I'm competing in my second chili cookoff Saturday. Last year, I won "People's Choice" with my Tequila Lime Chili.
Yup, it's got Tequila in it. The alcohol is cooked off, leaving the flavor. Tequila can help foods if eated within a reasonable amount of time (i.e., within a week). Over too much time, Tequila tends to give food a bad taste.
In my chili I used a few techniques from my salsa cooking in my chili. People seem to like it.
Someone said it depends on the meat. I agree that the meat is important. To chili purists, it's almost all important. Use bison or venison in a contest and promote it and you've got a better shot. Use ground turkey and the odds are stacked against you.
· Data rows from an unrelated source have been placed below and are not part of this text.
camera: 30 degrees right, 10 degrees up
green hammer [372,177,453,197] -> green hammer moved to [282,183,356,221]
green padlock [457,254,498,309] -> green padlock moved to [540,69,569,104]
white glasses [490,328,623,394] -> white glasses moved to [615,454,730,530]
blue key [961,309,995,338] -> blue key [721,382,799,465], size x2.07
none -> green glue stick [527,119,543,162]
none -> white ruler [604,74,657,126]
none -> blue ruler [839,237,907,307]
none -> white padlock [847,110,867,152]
I'm not sure if there's an advantage between ground meat and diced or cubed meat. I like ground meat because I think it absorbs the spices better.
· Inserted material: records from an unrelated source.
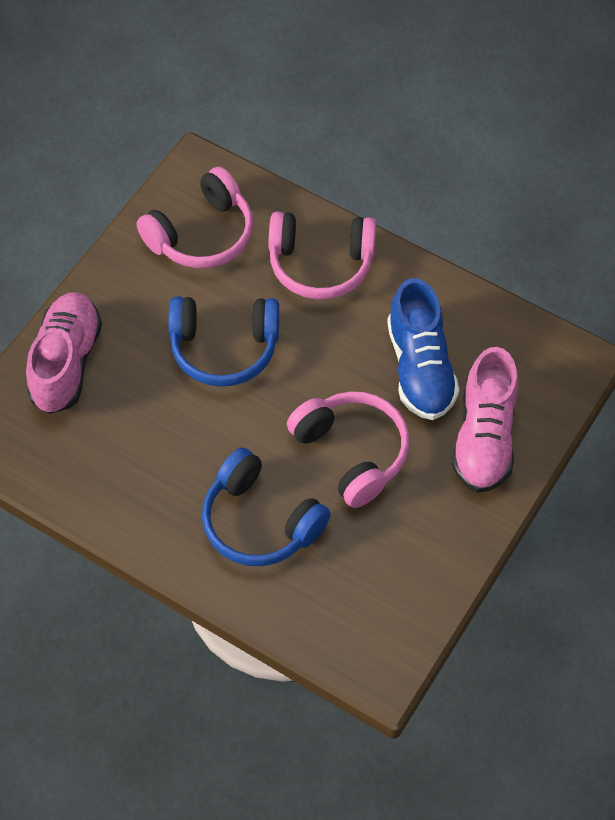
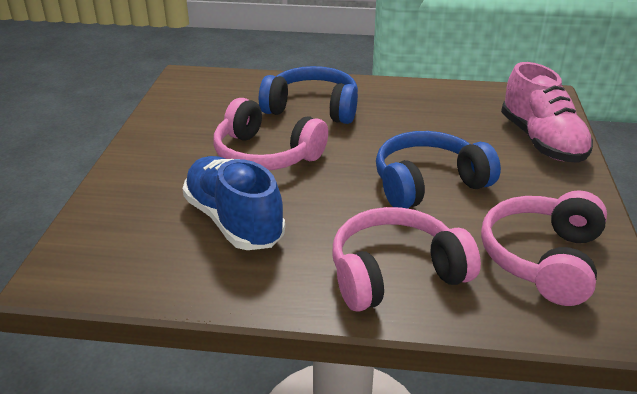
camera: 155 degrees right, 25 degrees down
pink shoe [452,347,518,493] -> none

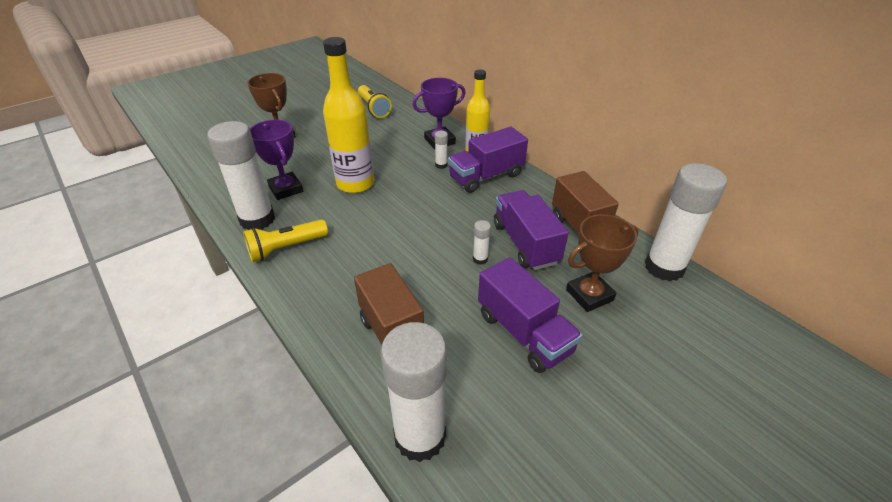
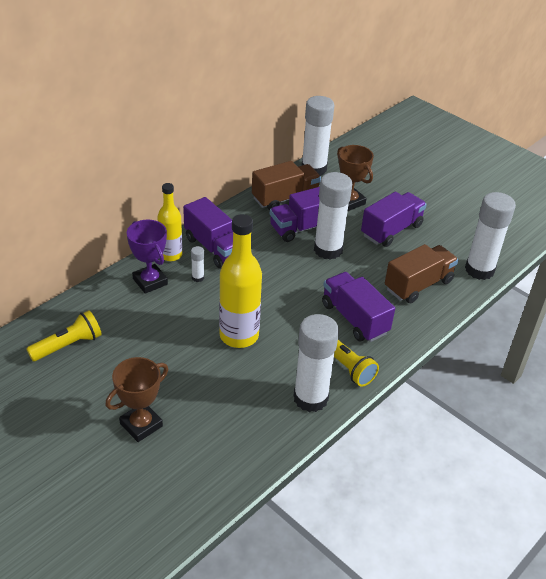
camera: 100 degrees left, 0 degrees up
purple trophy [250,120,303,200] -> none
white glue stick [473,220,491,265] -> white glue stick [314,172,352,260], size x2.44
none -> purple truck [322,272,395,342]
One of the things that I had a tough time working through was the timing of the spice additions. I use three dumps. The first is with the meat when I'm searing it. The second is right after that. I bring it to a boil and let it simmer for an hour or more. The final dump, which contains most of the heat, comes 30 minutes before judging. The timing is important because it gets hotter over time.
A few people have said, just dump what you got and it'll work. Yup. It will. But sometimes it's better than others. You need to write stuff down for repeatability. Once I get a recipe I like, I tweak it by changing one or two things at a time to see if it improves.
If you want some great starter recipes, you can't beat the Terlinqua Winners. The only thing better than cooking spicy food is eating it.